Set down exactly the lines of the listing below that begin at the one containing "#1 sole <box>433,39,572,282</box>" and end at the last line, both included.

_ _ _ _ _ _ _

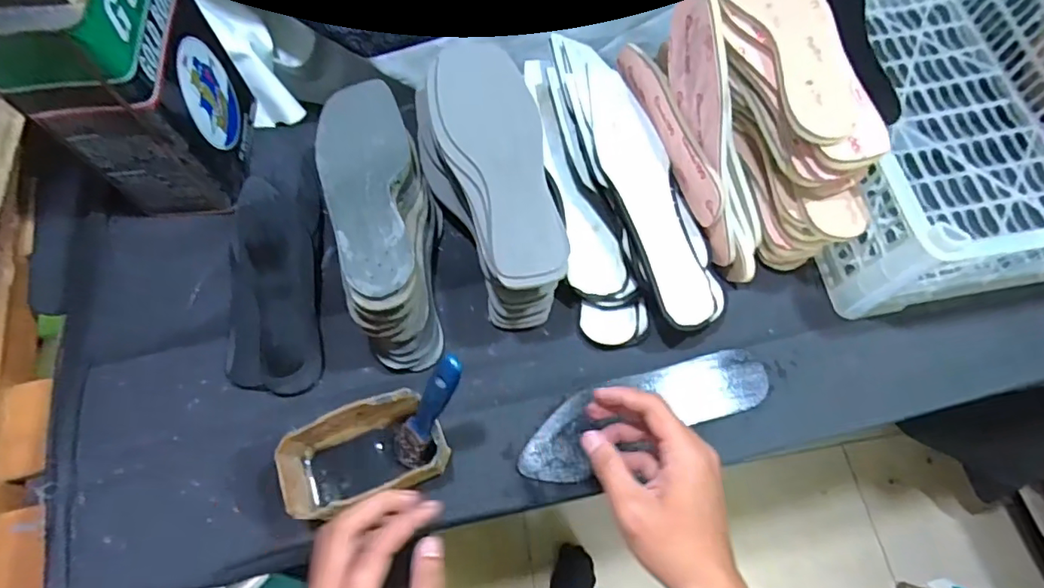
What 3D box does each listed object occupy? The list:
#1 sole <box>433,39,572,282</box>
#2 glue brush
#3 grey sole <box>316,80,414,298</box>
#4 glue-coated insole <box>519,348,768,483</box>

_ _ _ _ _ _ _

» Solution to the exercise
#1 sole <box>433,39,572,282</box>
#2 glue brush
#3 grey sole <box>316,80,414,298</box>
#4 glue-coated insole <box>519,348,768,483</box>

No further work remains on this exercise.